(Records provided)

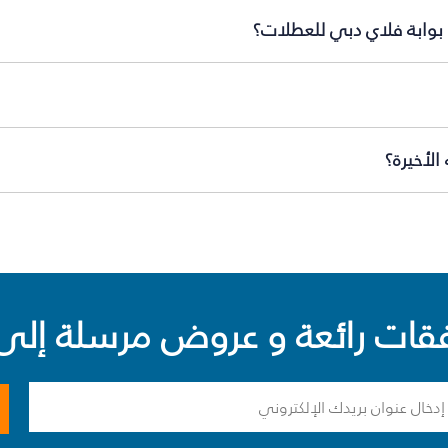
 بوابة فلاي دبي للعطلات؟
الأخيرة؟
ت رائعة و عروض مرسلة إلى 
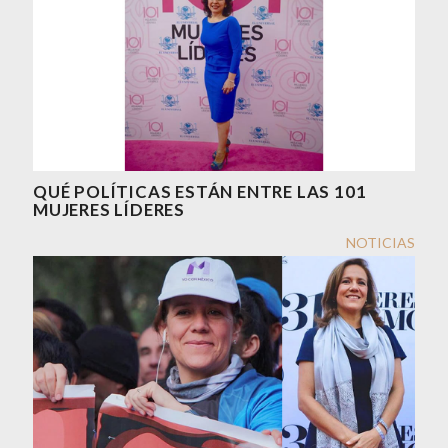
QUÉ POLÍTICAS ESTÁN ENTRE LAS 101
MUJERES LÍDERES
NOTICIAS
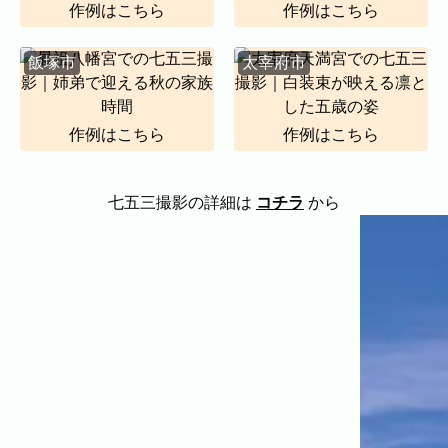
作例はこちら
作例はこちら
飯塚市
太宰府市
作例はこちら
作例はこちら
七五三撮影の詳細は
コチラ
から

(End Records provided)
(Records provided)

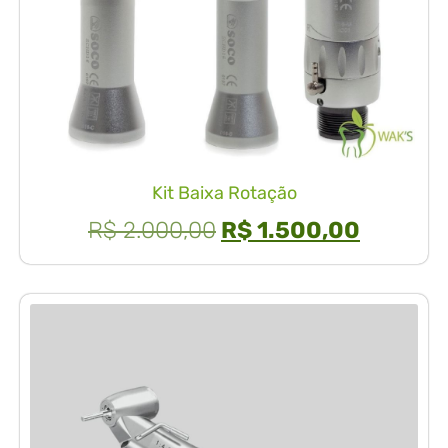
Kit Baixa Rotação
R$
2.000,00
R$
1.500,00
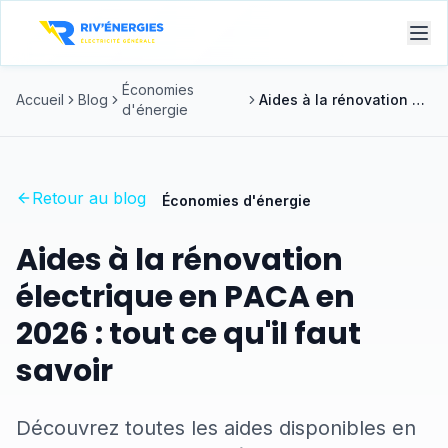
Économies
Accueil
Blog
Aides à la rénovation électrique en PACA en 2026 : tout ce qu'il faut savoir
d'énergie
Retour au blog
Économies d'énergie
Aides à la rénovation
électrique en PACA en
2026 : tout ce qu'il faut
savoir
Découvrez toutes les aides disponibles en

(End Records provided)
(Records provided)

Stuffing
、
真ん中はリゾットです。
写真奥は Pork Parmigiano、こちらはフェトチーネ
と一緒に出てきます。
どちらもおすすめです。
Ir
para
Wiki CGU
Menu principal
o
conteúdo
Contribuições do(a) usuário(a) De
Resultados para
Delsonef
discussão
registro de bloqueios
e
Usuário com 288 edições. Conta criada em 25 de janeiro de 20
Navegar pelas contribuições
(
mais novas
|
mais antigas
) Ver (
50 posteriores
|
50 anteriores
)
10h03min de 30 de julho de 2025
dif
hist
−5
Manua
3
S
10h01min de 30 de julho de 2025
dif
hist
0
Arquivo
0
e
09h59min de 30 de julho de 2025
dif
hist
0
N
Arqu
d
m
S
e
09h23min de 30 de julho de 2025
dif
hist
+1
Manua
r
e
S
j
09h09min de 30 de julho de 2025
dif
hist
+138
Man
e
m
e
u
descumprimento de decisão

(End Records provided)

Exercise prompt: Go through the data and gather every line that holds "PACA".

Reply to the exercise:
Aides à la rénovation électrique en PACA en 2026 : tout ce qu'il faut savoir
électrique en PACA en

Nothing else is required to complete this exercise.